◆ YOUR GOAL ◆
Could you restate, word for word, the line that has "[247,181,270,191] 3.*. ->" and all lines following it through the end of the entries below?

+++ EXERCISE DATA

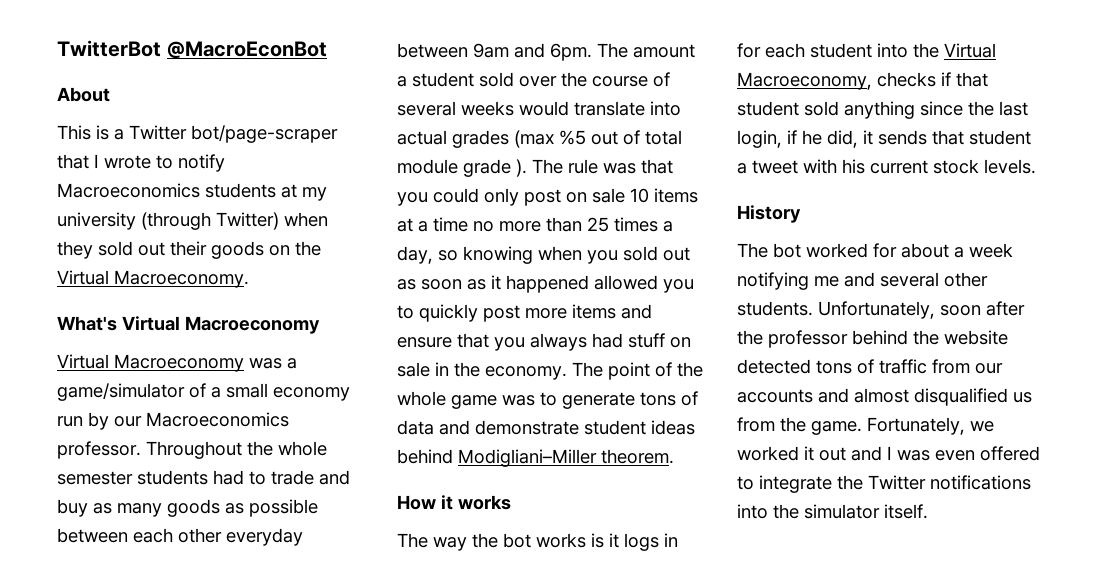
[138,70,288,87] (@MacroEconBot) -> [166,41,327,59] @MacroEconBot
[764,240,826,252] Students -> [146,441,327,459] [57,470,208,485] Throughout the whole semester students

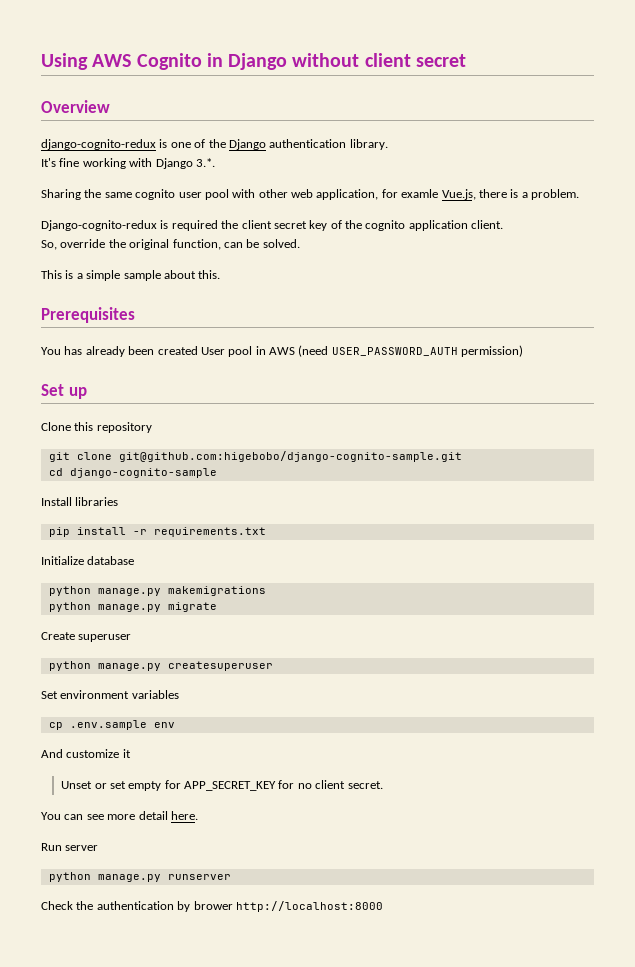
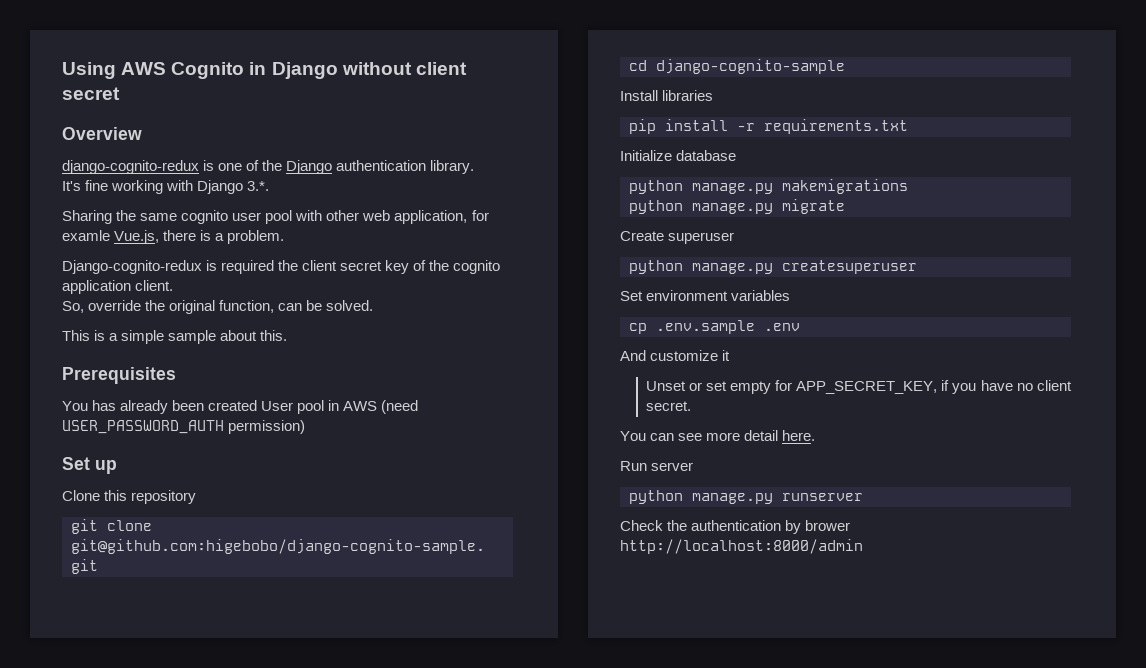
[153,722,175,728] env -> [764,323,800,331] .env
[184,780,295,791] APP_SECRET_KEY for -> [796,380,1013,394] APP_SECRET_KEY, if you have
[235,901,383,912] http://localhost:8000 -> [620,539,863,554] http://localhost:8000/admin

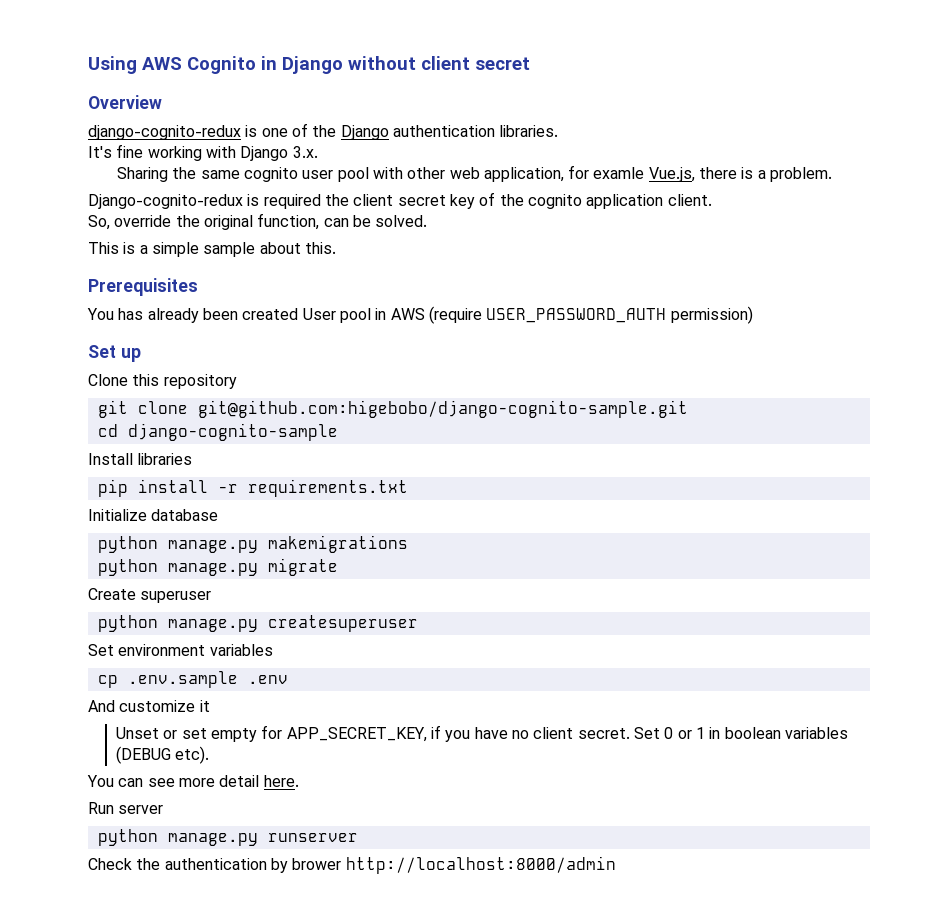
[430,160,475,174] library. -> [499,125,559,137] libraries.
[247,181,270,191] 3.*. -> [292,146,318,158] 3.x.
[381,400,419,414] (need -> [428,306,482,324] (require
(692, 406) none -> [634,727,848,739] [116,746,210,764] Set 0 or 1 in boolean variables (DEBUG etc).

++++++

◆ ANSWER TO THIS PROBLEM ◆
[247,181,270,191] 3.*. -> [292,146,318,158] 3.x.
[381,400,419,414] (need -> [428,306,482,324] (require
(692, 406) none -> [634,727,848,739] [116,746,210,764] Set 0 or 1 in boolean variables (DEBUG etc).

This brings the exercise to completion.